• _WORK TO COMPLETE_: Pull every line that includes the word "output" out of the data below and copy it.

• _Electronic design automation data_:
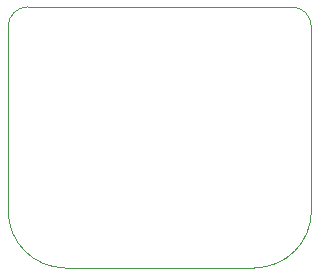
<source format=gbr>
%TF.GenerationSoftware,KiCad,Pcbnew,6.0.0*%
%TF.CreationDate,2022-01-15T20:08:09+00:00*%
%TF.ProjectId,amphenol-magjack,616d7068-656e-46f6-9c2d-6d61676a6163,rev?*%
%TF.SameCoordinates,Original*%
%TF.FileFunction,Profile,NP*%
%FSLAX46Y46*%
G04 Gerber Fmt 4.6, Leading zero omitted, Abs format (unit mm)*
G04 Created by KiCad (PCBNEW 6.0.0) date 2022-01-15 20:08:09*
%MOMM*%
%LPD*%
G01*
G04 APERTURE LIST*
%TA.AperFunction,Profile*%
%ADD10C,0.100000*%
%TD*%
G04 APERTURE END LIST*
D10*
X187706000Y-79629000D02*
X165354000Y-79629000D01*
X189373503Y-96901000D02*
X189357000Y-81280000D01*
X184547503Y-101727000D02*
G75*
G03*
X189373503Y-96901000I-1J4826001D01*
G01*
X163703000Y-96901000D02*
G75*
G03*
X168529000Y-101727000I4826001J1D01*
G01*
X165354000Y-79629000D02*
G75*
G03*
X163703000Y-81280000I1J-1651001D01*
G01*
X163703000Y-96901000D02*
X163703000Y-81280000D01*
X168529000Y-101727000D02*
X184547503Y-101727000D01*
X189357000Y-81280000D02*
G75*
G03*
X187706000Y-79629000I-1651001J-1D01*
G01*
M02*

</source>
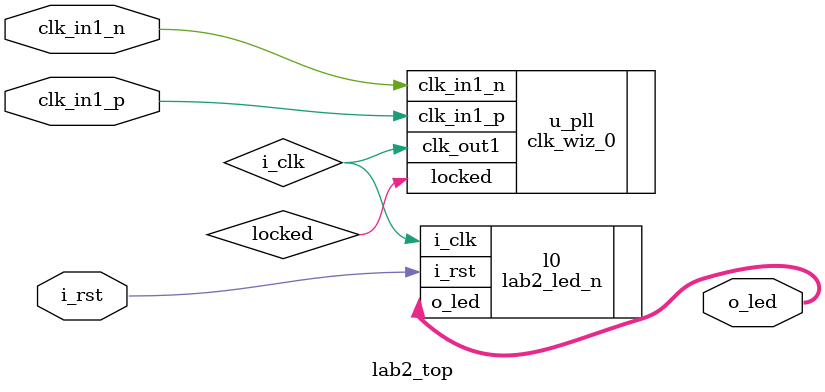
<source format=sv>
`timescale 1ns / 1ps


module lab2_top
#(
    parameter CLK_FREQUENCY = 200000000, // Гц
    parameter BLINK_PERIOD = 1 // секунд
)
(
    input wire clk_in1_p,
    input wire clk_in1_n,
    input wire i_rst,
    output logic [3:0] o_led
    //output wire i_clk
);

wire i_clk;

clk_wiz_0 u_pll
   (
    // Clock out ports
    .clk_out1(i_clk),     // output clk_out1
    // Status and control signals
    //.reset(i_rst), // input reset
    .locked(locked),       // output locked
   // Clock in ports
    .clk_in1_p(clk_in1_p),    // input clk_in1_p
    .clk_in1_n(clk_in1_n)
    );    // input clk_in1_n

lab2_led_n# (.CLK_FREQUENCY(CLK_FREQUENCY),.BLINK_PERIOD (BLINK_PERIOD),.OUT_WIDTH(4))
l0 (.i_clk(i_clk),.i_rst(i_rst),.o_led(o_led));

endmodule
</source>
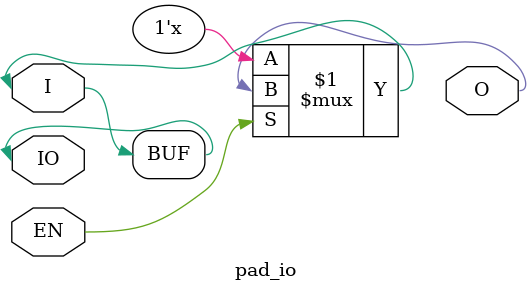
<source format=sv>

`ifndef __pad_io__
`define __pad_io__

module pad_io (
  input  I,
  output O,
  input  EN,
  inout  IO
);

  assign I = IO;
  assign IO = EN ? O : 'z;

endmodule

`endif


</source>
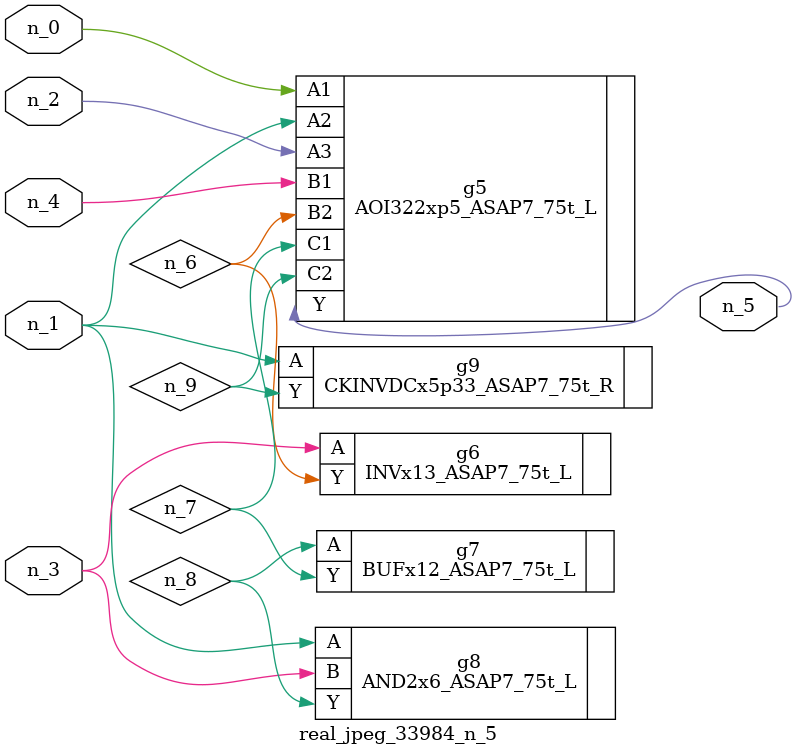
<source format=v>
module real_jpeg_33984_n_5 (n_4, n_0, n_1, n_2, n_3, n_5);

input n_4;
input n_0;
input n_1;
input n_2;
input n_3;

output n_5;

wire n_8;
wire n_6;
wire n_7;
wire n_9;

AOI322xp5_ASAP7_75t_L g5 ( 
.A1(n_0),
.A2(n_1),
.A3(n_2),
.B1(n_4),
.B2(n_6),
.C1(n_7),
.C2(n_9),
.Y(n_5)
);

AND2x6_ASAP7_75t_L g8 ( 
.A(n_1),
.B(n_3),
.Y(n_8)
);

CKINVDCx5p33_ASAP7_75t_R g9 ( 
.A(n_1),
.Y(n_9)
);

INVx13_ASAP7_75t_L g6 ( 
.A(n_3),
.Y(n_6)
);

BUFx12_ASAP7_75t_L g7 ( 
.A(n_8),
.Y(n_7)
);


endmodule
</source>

• _SOLVED EXERCISE_:
    output logic [3:0] o_led
    //output wire i_clk
    .clk_out1(i_clk),     // output clk_out1
    .locked(locked),       // output locked
  output O,
output n_5;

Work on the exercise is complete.